The diazo solution thus obtained is then gradually poured into a solution of 34.8 parts of sodium 2-oxynaphthalene-6,8-disulfonic acid and 8 parts of sodium hydroxide in 40o parts of water. The coupling is allowed to take place for a period of about 24 hours take place, warmed until the dye dissolves, filtered on it, leaves cool, salt the azo dye obtained by adding about 20 ° J, sodium chloride and filters it off. The dye dyes wool lightfast orange.

Example s One as in the previous example from 2-nitro-4-chloro-i'-aminodiphenyl sulfide The diazo solution prepared is dissolved in a solution of 28 parts of 1- (q .'-sulfophenyl) -3-methyl-5-pyra7olone and poured 2o parts of sodium carbonate into 40o parts of water. After 12 hours it will the resulting azo dye is filtered off and can be made from slightly sodium chloride-containing Recrystallized water. He dyes wool in vivid, lightfast, yellow Tones.

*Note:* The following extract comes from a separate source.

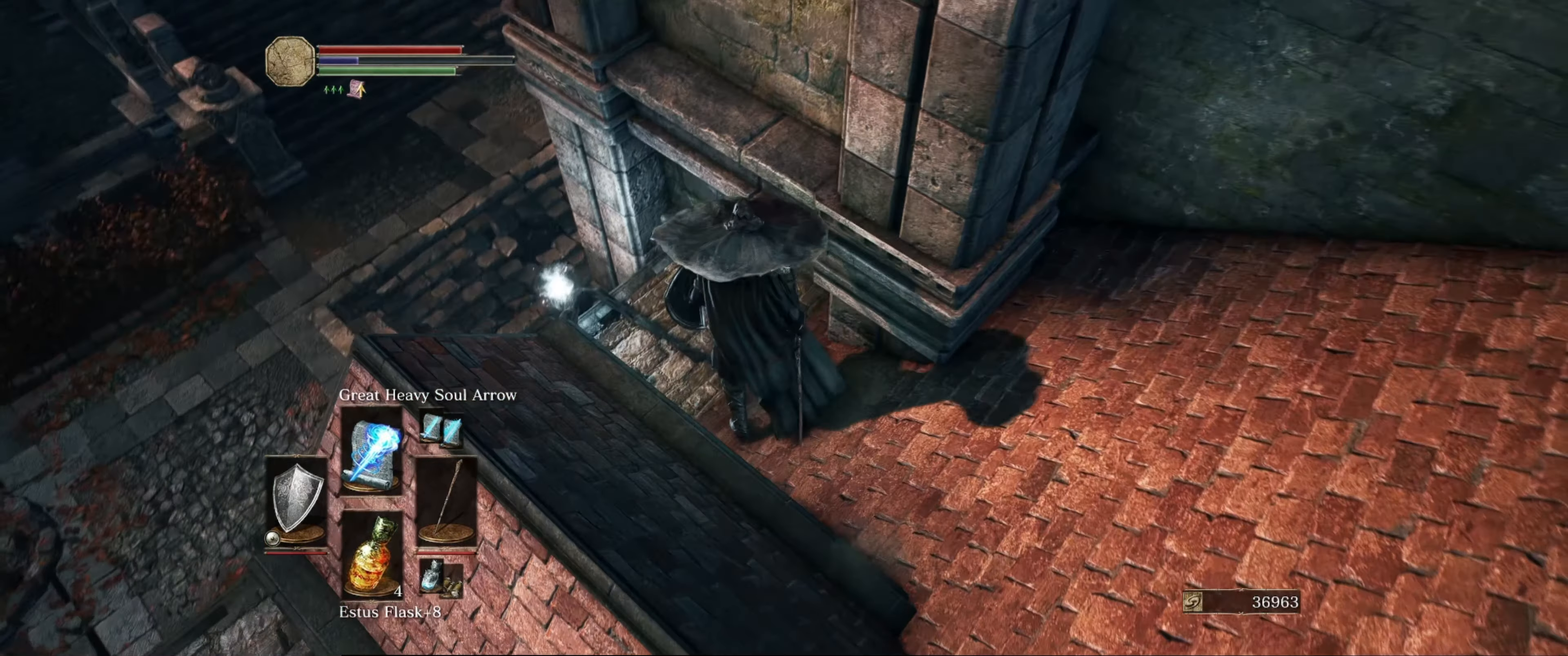
{"buttons": [], "left_stick": "center", "right_stick": "center", "events": [[117, "left_stick", "up-left"], [417, "left_stick", "center"]]}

Example 6 It is added at 0 ° C. to the diluted to 300 parts by volume Solution of 35 parts q .'-amino-2-nitrodiphenyl sulfide-4-sulfonic acid sodium 7 parts Sodium nitrite and then pour the solution into 4o parts by volume of hydrochloric acid of 2o Be, which have been diluted on parts of the zoo. The suspension thus obtained is poured onto it the diazo compound in a cooled to o ° C solution of 34 parts of 2-phenylamino-8-oxynaphthalene-6-sulfonic acid Sodium and 38 parts of sodium carbonate in 800 parts of water. The resulting azo dye falls the end. It dyes wool in brown tones, which have very good fastness properties.

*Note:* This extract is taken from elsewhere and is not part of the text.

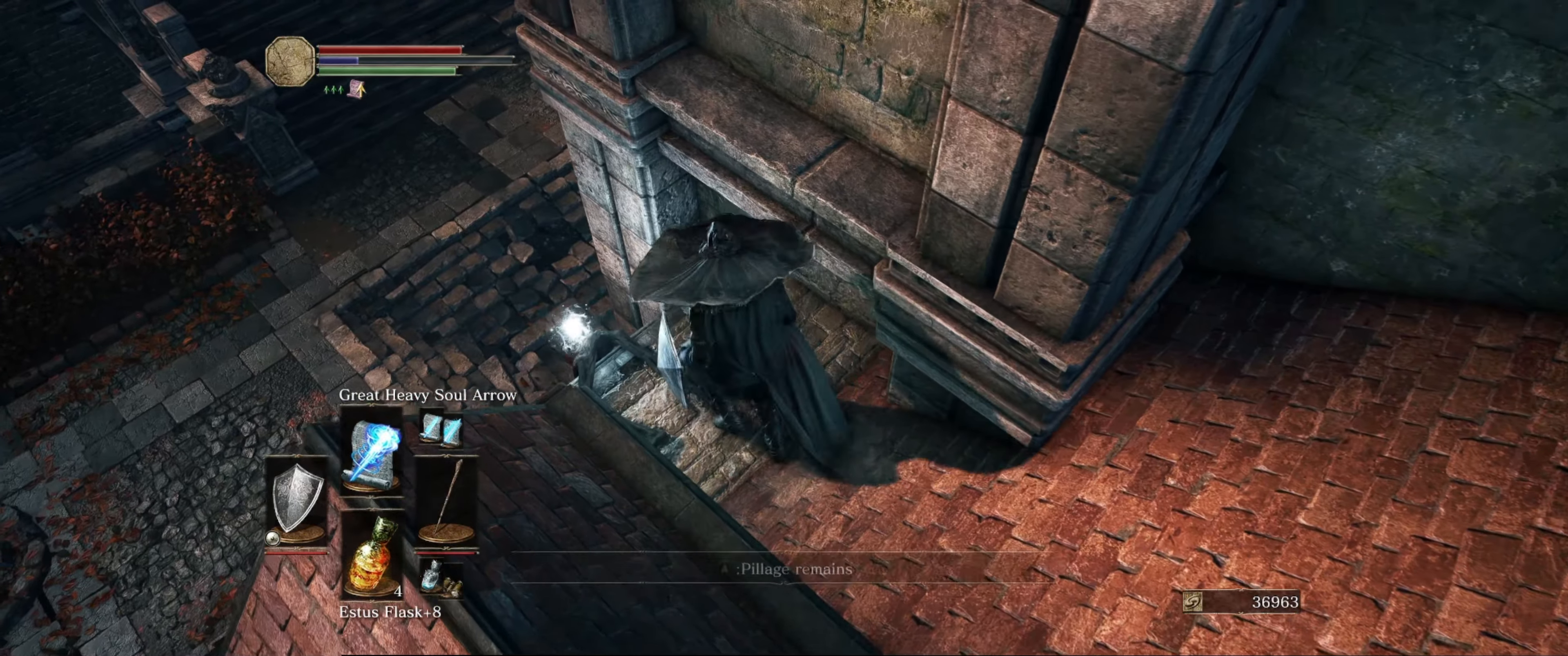
{"buttons": [], "left_stick": "center", "right_stick": "center", "events": [[183, "left_stick", "up-left"], [300, "left_stick", "center"], [333, "A", "down"], [433, "A", "up"]]}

Similar dyes are obtained by using the above diazo compound by the diazo compound of 2'-amino-q.-nitrodiphenyl sulfide-2-sulfonic acid sodium replaced.

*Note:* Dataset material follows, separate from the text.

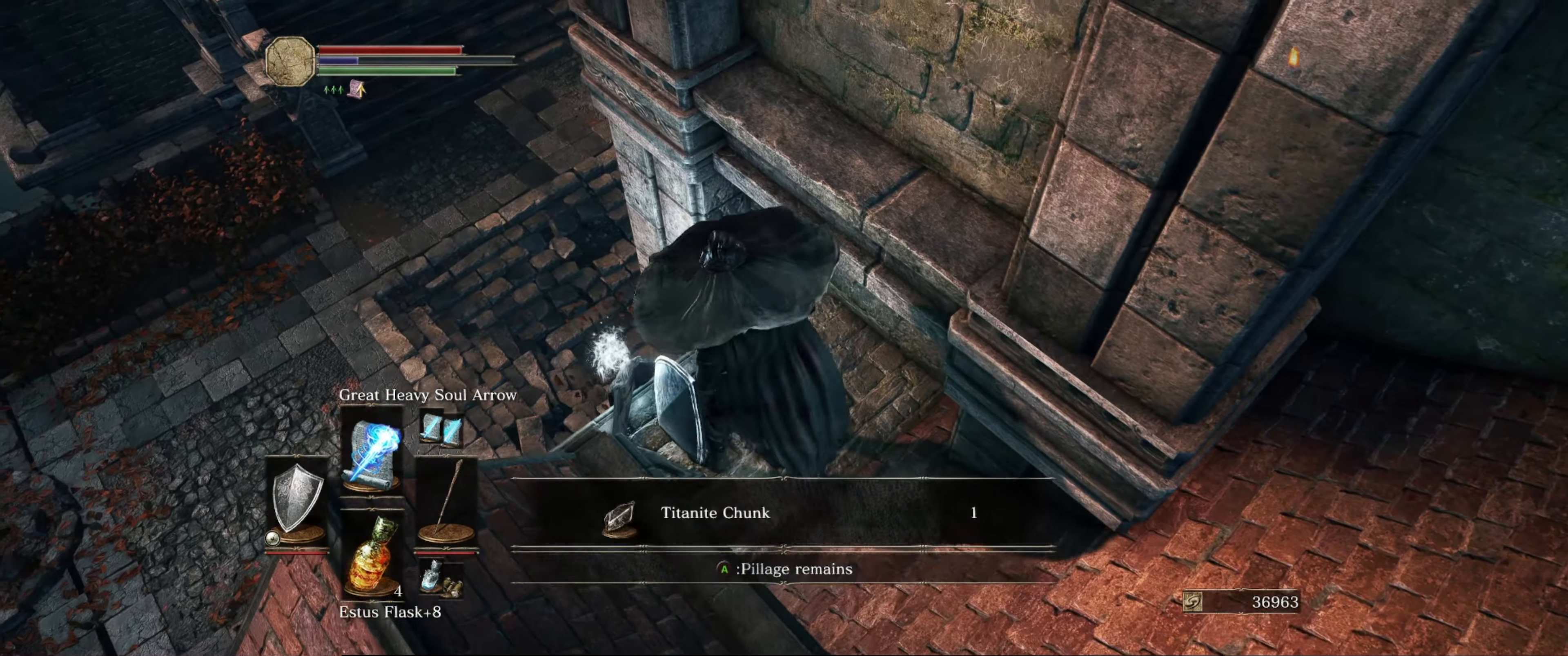
{"buttons": [], "left_stick": "center", "right_stick": "right", "events": [[283, "right_stick", "right"]]}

Example ? 2q., 6 parts of 2-nitro-q .'-aminodiphenyl sulfide are diazotized as in Example i and carries the diazo paste in a weakly alkaline solution of the Monoazo dye, which in a known manner (see. Patent 6565i) by Coupling of the diazo compound obtained from 13.8 parts of i-amino-q.-nitrobenzene with 32 parts of i-amino-8-oxynaphthalene-3,6-disulfonic acid have been obtained in acidic solution is. The solution is obtained throughout the coupling by adding sodium carbonate alkaline. A purple-blue azo dye is obtained in this way.

Claims (1)

PATENT CLAIM: Process for the preparation of water-soluble azo dyes, characterized in that diazotized nitroaminodiphenyl sulfides, which have the nitro and amino groups not in the same benzene radical and one of the two groups in the o- or p-position, the other in the o-position to the sulfur atom Containing, or coupling their substitution products with cyclic azo components containing at least two core substituents, at least one of the components being coupled by at least one solubilizing group, such as. COOH or S 03 H, is substituted.